Captain Ahab copyists 3OH!3, famed for their recent Katy Perry collaboration, also pop up on Animal. Their song, 'Blah Blah Blah' is musically competent, but is made by Ke$ha's aggressive reversal of gender stereotype: 'turn around boy, let me hit that'. While males get a rough time of it on the record (dissed for being too old on 'Dinosaur', objectified on the electroclash masterclass 'Boots and Boys'), it's certainly more logical than the whine of a 'Bills, Bills, Bills', and still refreshing after decades of pop patriarchal hegemony.

There is superficial softness in the Imogen Heap-baiting 'Stephen', until it turns out this ostensible love song is actually delivered from the POV of a crazed stalker (fading, ominously, into the backing vocal of 'Stephen... call me... waiting'). Ke$ha, like Andrew WK, her spiritual predecessor, parties so hard that even feelings of romantic regret are described in terms of feeling 'hungover'. All the while, her strangely charming voice (its shrillness belies a girlish vulnerability) is soaked in the Auto-Tune dunk tank and backed by a satisfyingly busy arrangement.

The character's facade slips a tad near the end, sadly. More traditional ballads, of love pangs and heartbreak ('Blind', 'Dancing With Tears in My Eyes'), rear their ugly head, somewhat undoing the great work done earlier. The weakest song, bafflingly, is the title track: essentially Snow Patrol sprayed pink. But for the most part, Animal is a trashy, catchy delight, with more hooks than a pirate convention. I've already listened to it more than I did Merriweather Post Pavilion in the whole of 2009, and the addiction shows no sign of slowing. While some corners of the pop world are conspiring to bland us all to death, Ke$ha joins Lady Gaga at the forefront of the fightback.


Witness the hilarious fallout from butt-hurt Worthy Music wastemen here!

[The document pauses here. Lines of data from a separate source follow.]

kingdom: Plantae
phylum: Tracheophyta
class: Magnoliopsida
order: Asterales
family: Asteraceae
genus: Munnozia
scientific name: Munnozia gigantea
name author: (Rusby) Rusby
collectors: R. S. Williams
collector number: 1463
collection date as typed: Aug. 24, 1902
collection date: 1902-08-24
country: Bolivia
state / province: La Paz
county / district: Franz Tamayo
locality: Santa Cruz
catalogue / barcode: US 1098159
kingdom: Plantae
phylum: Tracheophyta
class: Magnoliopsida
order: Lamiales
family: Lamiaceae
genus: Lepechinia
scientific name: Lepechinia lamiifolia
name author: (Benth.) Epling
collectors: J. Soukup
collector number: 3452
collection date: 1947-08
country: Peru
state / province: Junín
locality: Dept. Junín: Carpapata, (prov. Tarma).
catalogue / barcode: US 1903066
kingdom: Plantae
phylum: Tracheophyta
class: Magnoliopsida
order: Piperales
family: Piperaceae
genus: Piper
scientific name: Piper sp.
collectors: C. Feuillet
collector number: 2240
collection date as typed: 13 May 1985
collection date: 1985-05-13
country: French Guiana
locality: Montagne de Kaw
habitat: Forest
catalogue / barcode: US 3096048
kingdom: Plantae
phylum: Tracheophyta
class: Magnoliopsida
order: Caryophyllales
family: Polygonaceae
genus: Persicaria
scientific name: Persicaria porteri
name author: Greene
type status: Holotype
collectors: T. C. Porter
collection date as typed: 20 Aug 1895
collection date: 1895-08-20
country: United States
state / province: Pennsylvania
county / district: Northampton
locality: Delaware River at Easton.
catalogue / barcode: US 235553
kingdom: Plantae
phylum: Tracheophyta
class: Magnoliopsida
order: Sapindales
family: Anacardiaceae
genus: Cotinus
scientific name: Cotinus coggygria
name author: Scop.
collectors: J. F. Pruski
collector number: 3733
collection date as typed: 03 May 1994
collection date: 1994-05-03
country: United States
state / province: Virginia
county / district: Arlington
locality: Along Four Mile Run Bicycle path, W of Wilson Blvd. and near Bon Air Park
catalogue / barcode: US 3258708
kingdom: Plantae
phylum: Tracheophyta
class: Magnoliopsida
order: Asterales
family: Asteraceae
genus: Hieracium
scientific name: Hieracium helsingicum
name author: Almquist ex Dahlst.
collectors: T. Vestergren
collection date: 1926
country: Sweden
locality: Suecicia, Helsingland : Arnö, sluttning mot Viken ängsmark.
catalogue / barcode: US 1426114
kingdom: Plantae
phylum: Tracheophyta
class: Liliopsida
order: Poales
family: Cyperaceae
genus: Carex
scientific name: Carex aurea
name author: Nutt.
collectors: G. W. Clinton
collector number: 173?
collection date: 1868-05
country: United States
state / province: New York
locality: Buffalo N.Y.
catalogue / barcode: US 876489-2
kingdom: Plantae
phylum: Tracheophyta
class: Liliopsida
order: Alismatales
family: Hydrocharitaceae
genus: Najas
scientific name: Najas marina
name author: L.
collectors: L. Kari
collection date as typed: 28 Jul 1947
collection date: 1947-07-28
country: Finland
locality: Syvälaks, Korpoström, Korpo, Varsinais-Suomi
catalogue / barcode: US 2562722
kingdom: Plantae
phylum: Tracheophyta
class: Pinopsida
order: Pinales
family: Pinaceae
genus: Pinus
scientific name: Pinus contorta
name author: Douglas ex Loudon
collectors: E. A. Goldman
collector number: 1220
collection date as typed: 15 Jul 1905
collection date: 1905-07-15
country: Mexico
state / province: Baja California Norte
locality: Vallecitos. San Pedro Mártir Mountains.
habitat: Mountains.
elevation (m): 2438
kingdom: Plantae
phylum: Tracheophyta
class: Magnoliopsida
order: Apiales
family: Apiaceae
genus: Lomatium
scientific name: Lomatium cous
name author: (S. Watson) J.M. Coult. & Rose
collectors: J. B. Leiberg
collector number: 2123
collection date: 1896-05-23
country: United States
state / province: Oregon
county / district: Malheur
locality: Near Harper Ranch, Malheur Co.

I absolutely adore this album, and it is so much better than most albums I've heard in the last few years. She's been burning up my last.fm chart, and that's without counting most of my listens out and about. Along with the recent Shining and Propagandhi stuff, it's so nice to find albums that force me to listen enough to know them inside out. I wonder how many of those kneejerk anonymities have even heard the album.